** EXERCISE PASSAGE **
=== Begin Enclosure ===

The nature lesson also includes a lesson in local history, as well as an explanation of how the freshwater lakes formed, the traditional local trades once practised here, and how the people of the lakeside lived. It’s fascinating and fun at the same time, as the children’s questions pour out as fast as the boatman can answer them!
Once returned from the boat trip, we spend some time in the Musée des Traditions, which tells the story of what life was like here in the last century: the profession of gemmeurs who harvested the sap of the pine trees, Sunday best clothing, everyday household crockery, and much more…
The educational farm is also a goldmine for children: familiar farmyard animals are there and are very happy to be fed by hand.
Far from the crowds and the ocean beaches, this is a wonderful way of spending an activity-packed afternoon at Biscarrosse. And the kids come home delighted!

=== End Enclosure ===

** REQUIREMENT A **
In the Biscarrosse outing passage, what work did the gemmeurs do?
** REQUIREMENT B **
Resume the Biscarrosse outing passage, picking up after its final sentence.

(Collected data)
=== Begin Enclosure ===

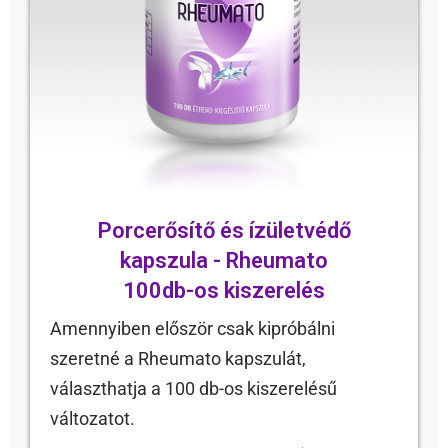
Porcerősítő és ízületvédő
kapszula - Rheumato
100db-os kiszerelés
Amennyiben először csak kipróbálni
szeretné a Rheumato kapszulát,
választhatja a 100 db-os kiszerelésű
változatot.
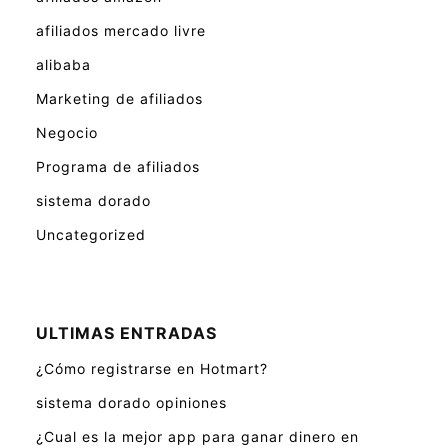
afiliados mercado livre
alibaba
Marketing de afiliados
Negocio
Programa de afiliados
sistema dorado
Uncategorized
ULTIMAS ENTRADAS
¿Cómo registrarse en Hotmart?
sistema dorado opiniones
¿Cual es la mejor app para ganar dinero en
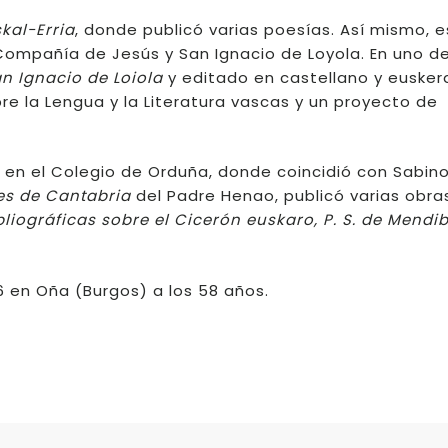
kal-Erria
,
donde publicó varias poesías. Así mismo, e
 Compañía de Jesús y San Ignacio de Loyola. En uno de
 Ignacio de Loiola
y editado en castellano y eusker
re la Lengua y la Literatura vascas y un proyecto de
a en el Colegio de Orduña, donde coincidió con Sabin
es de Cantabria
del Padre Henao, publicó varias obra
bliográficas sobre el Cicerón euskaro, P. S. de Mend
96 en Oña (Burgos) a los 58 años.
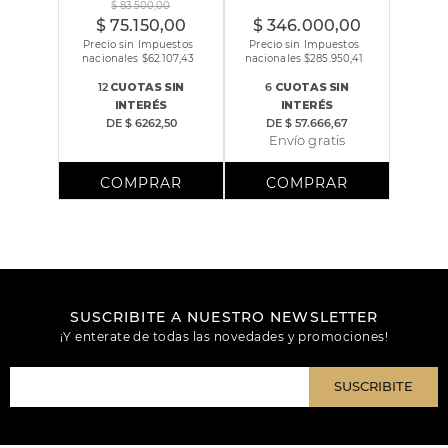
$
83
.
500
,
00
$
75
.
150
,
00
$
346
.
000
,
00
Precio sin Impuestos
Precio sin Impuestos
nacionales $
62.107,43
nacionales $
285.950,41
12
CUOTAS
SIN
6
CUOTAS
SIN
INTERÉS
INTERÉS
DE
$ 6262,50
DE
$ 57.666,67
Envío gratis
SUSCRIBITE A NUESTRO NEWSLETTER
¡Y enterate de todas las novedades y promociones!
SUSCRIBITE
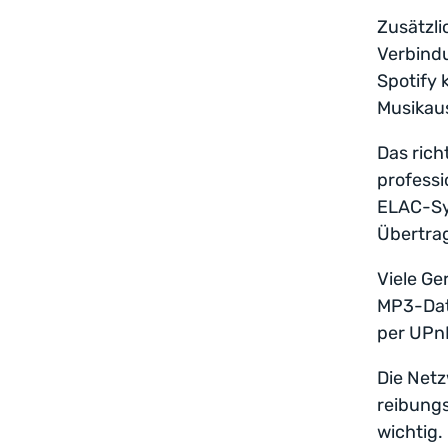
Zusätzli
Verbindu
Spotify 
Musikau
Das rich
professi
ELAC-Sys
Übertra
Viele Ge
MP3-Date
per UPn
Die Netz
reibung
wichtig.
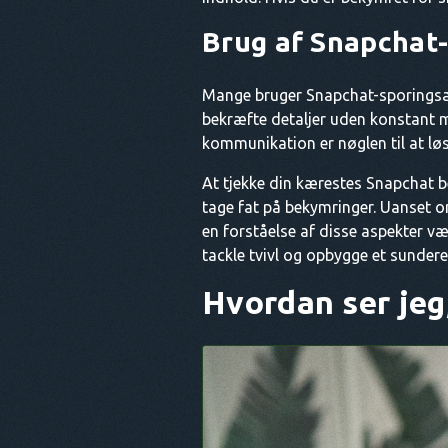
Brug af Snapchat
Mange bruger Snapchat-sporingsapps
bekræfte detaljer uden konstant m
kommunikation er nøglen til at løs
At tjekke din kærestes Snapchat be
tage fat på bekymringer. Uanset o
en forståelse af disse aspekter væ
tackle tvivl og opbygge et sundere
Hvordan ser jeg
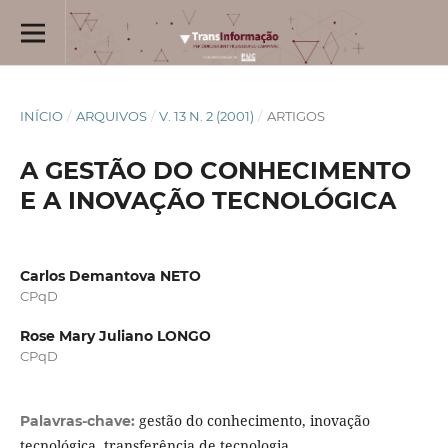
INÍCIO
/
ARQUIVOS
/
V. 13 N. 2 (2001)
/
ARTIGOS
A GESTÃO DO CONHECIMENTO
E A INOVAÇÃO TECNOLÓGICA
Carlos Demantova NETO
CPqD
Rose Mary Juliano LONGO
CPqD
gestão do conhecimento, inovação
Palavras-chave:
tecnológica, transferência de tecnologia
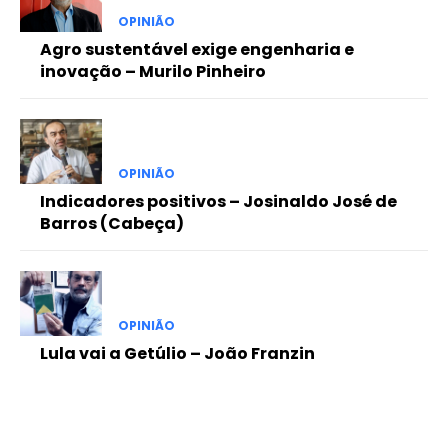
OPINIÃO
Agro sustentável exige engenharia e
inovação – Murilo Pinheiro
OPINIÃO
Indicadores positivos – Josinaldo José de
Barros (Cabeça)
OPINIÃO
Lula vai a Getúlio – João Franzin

=== End Enclosure ===

** ANSWER A **
They harvested the sap of the pine trees.

** ANSWER B **
360° tour: panorama.museetraditions.com
Remember to book your boat trip 24 hours in advance at the Musée des Traditions et l’Histoire to be sure of availability.
What to do
The Musée des Traditions et de l’Histoire
From Biscarosse town centre, pass the bell tower and head straight for the lake.
Open every day except Sunday mornings in July and August from 9:30 to 7:00 pm. Open every day except Sunday and Monday from 2 pm to 6 pm between 2 May and 30 June. By appointment outside these dates.
Entrance: €5 for adults / €4 for children aged 5 to 12
216, rue Louis Breguet à Biscarosse (40). Tel.: +33 (0)5 58 78 77 37. www.museetraditions.com
The Circuit de Nabout is a two-hour educational round-trip on Biscarosse-Parentis Lake, and departs at 10 am, 2:30 pm and 4:30 pm.
Fares: €10 for adults, €9 for children aged 5 to 12, and €5 for children under 5.
The Circuit de Laouadie round-trip on the smaller Biscarosse lagoon is slightly longer at two and half hours. Departs 2:30 pm, depending on the day.
Fares: €14 for adults, €12 for children aged 5 to 12, and €6 for children under 5.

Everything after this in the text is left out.